Discussion in 'Psychology' started by Duref Mudgins, Sep 14, 2007.

  1. Please join me in welcoming Rcanfiel to this interview. I asked him to join us because his posted views have generated a lot of commentary from other ET luminaries like MarketSurfer and ProfLogic in this now simmered-down thread:


    I have no axe to grind either way, but I thought that given the amount of heat generated, perhaps we should shed some light.

    So as usual, kind readers, let's keep it polite and take time to learn about our interviewee and how he came to his strong beliefs. Whereas ET in general demonizes, we here humanize.

    So, to begin. Rcanfiel, would you please tell us a bit about yourself, whatever personal information you are comfotable sharing? Such as age, nationality, geographic location, education, profession, how you came to trading. I assume you have seen the other interviews. What we want is to place you in a context from which we can build understanding. Thanks!
  2. Hello, and thanks for bringing this format of interview process. I have seen some of the interviews, and it is nice to drill down into the motivations and inner workings of traders.

    As some others, I don't really don't want to get into the personal identifying details on the web. I will say I live in the USA, and have an MS in Computer Science. One thing that is nice about mathematic and engineering disciplines, is that it tends to make you a strong problem solver.

    My profession is the IT industry. Among other things I have done, is business analyst, BPR, writing and usability within the software field.

    How I came to trading? I invested in mutual funds for some years originally. And as it happened for many other futures traders, I became intrigued by a glossy brochure from the man in the cowboy hat (Ken Roberts). That started some 13-14 years ago, I believe.
  3. How interesting! That's three of us so far in these interviews with computer science backgrounds! I would say that in addition to problem solving, it drives us to attempt to algorithmize what we see and to be specific numerically. Not to mention that we can toss off code in our sleep.

    And thanks for your kind remarks about the threads.

    I take it from your rough chronology that you are at the age where death is no longer optional. I sympathize.

    Now I don't know you, and haven't yet had the time to read more than a few of your posts. Are you an active trader? Or more of an analyst? Not trying to cast any aspersions on investing, we all have to do it, just want to get the scene set. And if you do trade actively, can you tell us what instrument and what time frame?
  5. Thanks for your thorough replies. So is it fair to characterize you as a swing trader working solely off of daily charts?

    BTW, my GP says I have anywhere from 30 seconds to 30 years to live, he can't tell which, but just in case, he says: "Get out of my office now!"
  6. Since Mr. Rcanfiel has held court in the TA thread and conducted himself with masterful authority, it would be interesting to have an idea of his trading performance. Would you kindly pass this question along, since I do believe that Mr. R has me on ignore.

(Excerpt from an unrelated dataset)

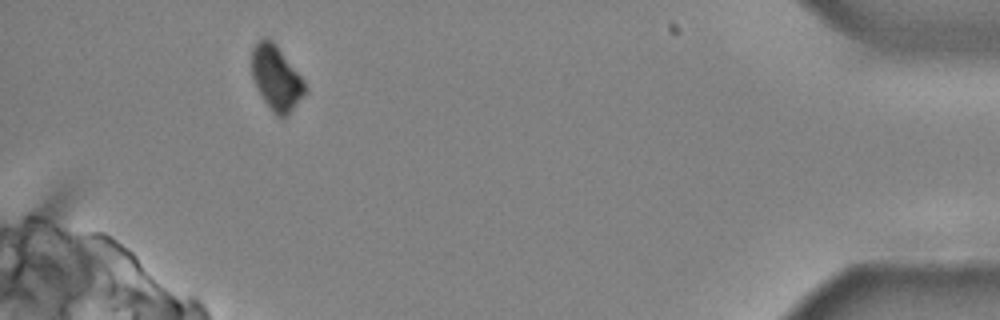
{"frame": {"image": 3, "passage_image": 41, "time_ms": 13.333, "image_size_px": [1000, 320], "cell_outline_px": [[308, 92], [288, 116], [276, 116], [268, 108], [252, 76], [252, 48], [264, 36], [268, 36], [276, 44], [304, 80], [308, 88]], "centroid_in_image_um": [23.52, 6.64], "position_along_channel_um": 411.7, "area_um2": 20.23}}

    (He's not a relation, is he?)
  7. Thanks for your thorough replies. So is it fair to characterize you as a swing trader working solely off of daily charts?

    I am not so sure anything "characterizes" my work. Price is certainly important. My opinion about classical TA is obviously known. I am constantly amazed at the litany of publications and web offerings about Gann, EW, Fibonacci and other things that bounce around as if they represent hidden knowledge.

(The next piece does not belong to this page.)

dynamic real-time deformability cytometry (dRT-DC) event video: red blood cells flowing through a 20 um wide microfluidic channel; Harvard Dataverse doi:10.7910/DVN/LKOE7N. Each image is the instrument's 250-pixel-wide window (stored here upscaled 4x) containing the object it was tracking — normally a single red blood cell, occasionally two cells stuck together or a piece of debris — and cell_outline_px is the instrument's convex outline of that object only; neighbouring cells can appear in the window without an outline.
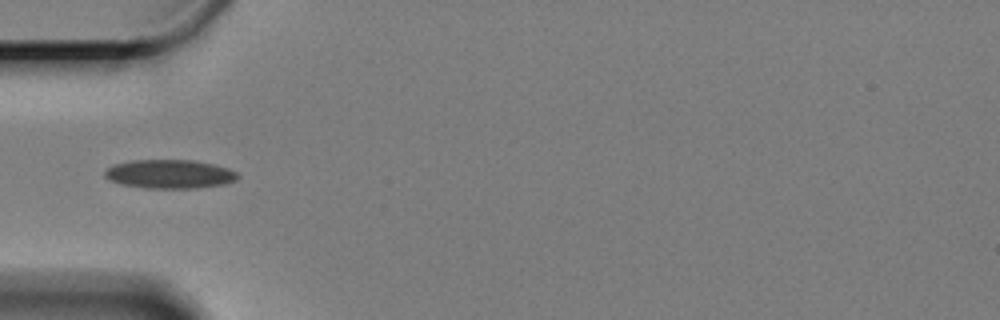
{"species": "Egyptian fruit bat (a non-hibernating species)", "species_latin": "Rousettus aegyptiacus", "temperature_condition": "cold", "stored_images_in_passage": 32, "camera_frame_rate_fps": 3000, "um_per_image_px": 0.085, "animal": {"sex": "female"}, "frame": {"image": 1, "passage_image": 1, "time_ms": 0.0, "image_size_px": [1000, 320], "cell_outline_px": [[240, 176], [236, 180], [224, 184], [196, 188], [144, 188], [120, 184], [108, 180], [104, 176], [104, 172], [112, 164], [132, 160], [192, 160], [212, 164], [228, 168], [236, 172]], "centroid_in_image_um": [14.39, 14.79], "position_along_channel_um": 70.6, "area_um2": 22.43}}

    Some of the clearest reasoning I often see for Fib is that since it is so prevalent in nature, therefore it must necessarily drive the market. That reminds me of the saying that "if I sit in the garage, I must be a car!!!"

    BTW, my GP says I have anywhere from 30 seconds to 30 years to live, he can't tell which, but just in case, he says: "Get out of my office now!"

  8. Chien-qui-Tonne, I would not deceive you of all people that way, although it would have been great good fun to get my betters all wound up like that. So I have quoted you for his benefit. I don't believe that I have been so rude as to inquire of anyone's profitability, beyond asking if they support themselves from trading.
  9. I merely refer to percentage returns on an unknown capital base. It is none of my business or anyone else's how much money someone makes.

    Your betters, eh? :p

    (FYI, even though I share a lot of his opinions about most of what passes for TA, dealing with his general smugness is quite character building.)
  10. I am going to change up the order of my questions, then, based on your response. I wanted to interview you to get a concise explication of your views on classical TA, which I will solicit in a bit, without all the catcalling that occurred on the thread. Not that I am agreeing with you, mind. I just want to hear you out.

    But first this question: do you think it is a good idea for an aspiring trader to read books on trading? If not, why not? But if so, please identify a few that you would recommend.